Best practices for writing rules

Patrick G edited this page Apr 17, 2018 · 4 revisions

Don't base rules on the order of elements on the page

Rules should never be based on the order of elements on the page (unless you control the order, for example in a file server where you can explicitly order).

Here are some examples of dos and donts for CSS selectors.

  • Do: table tr td:contains('Windows 64-bit') ~ td:contains('Download') a: This would select the link in a column with the text Download in a row with the text Windows 64-bit.
  • Don't: table tr:nth-child(5) td:nth-child(3) a: This would silently return the wrong link if the table ordering changes.
  • Do: .download-links a[href$='.exe']:contains('64-bit'): This would select the download link which has an extension of .exe and contains the text 64-bit.
  • Don't: .download-links a: This would select the first link in the class download-links, but what guarantees that this is the right one?

Don't use regexps for download links unless you absolutely have to

Using regexps for download links can break easily. Better options are to use the HTML extractors or to use a Template extractor.

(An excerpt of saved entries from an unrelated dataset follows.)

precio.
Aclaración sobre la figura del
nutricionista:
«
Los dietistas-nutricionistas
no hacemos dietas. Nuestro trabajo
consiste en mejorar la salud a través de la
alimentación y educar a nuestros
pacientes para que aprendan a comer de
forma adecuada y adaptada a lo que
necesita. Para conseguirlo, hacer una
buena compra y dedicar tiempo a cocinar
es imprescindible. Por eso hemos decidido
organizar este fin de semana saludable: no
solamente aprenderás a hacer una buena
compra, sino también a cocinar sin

Don't be too specific with your selectors

You only need to be specific enough for the selector to return the correct link now and in the reasonable future.

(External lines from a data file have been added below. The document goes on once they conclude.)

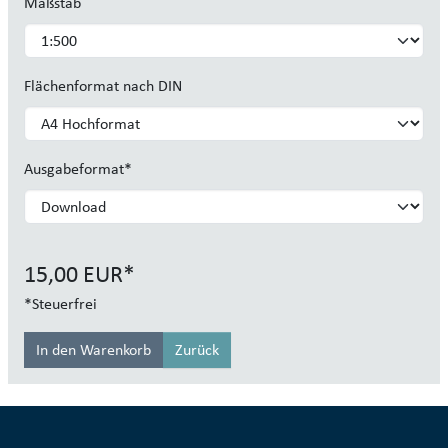
Maßstab
Flächenformat nach DIN
Ausgabeformat
*
15,00
EUR
*
*
Steuerfrei
Zurück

  • Do: a[href*='myprogram-'][href$='.exe']: This will check the program name and the extension of the installer, but it won't break if extra info is added in between.
  • Do: a[href*='myprogram-'][href$='.exe']:contains('Download installer'): If there are more than one matches for the selector, but you only want one, you can add the :contains selector
  • Don't: a[href*='myprogram'][href$='.exe']: What if a download link for myprogramaddon is added on the same page?
  • Don't: a[href$='.exe']: What if another executable is added to the page?
  • Don't: a[href*='myprogram-'][href$='.exe']:contains('Click here to download myprogram.'): What if the text of the link changes?

Watch out when using suffix checks in selectors for multiple architectures

An example explains this one best.

If you have two selectors (a[href*='myprogram-'][href$='.exe'] and a[href*='myprogram-'][href$='.64bit.exe']), remember that the order of links could change and you may accidentally return the 64bit version for the 32bit link. In this case, change the first selector to a[href*='myprogram-'][href$='.exe']:not([href$='.64bit.exe']).